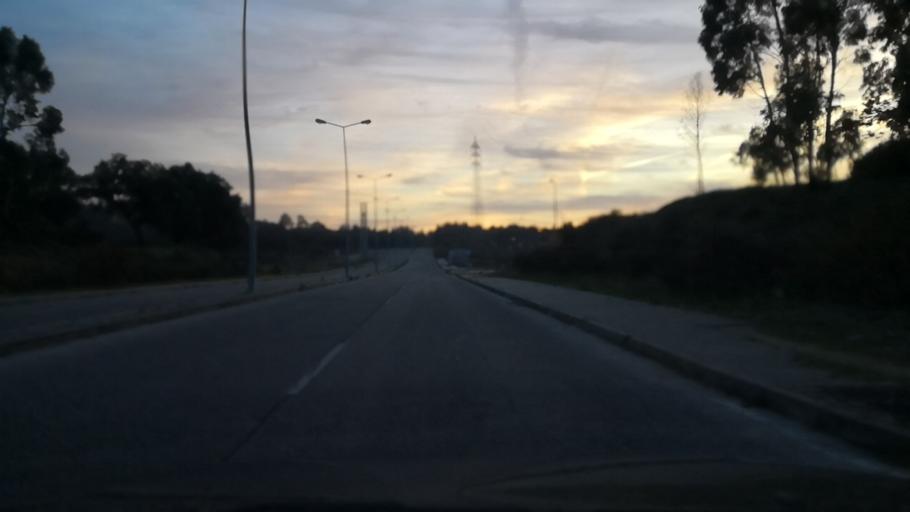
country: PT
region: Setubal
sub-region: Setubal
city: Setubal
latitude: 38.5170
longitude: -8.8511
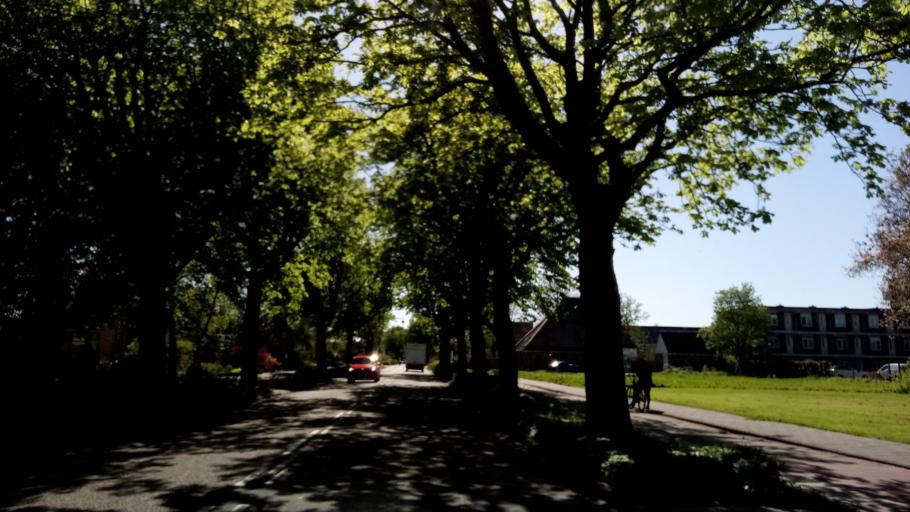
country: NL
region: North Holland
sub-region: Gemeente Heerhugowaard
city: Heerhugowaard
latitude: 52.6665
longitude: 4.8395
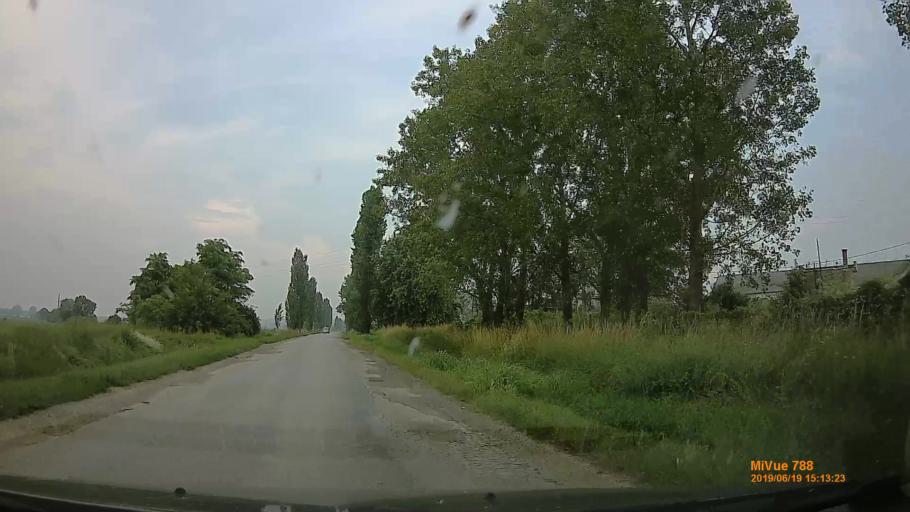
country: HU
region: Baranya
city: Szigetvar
--------------------------------------------------
- **WHAT TO DO**
Give the records above again line for line, leaving out the pictures.

- **TASK RESULT**
country: PT
region: Setubal
sub-region: Setubal
city: Setubal
latitude: 38.5170
longitude: -8.8511
country: NL
region: North Holland
sub-region: Gemeente Heerhugowaard
city: Heerhugowaard
latitude: 52.6665
longitude: 4.8395
country: HU
region: Baranya
city: Szigetvar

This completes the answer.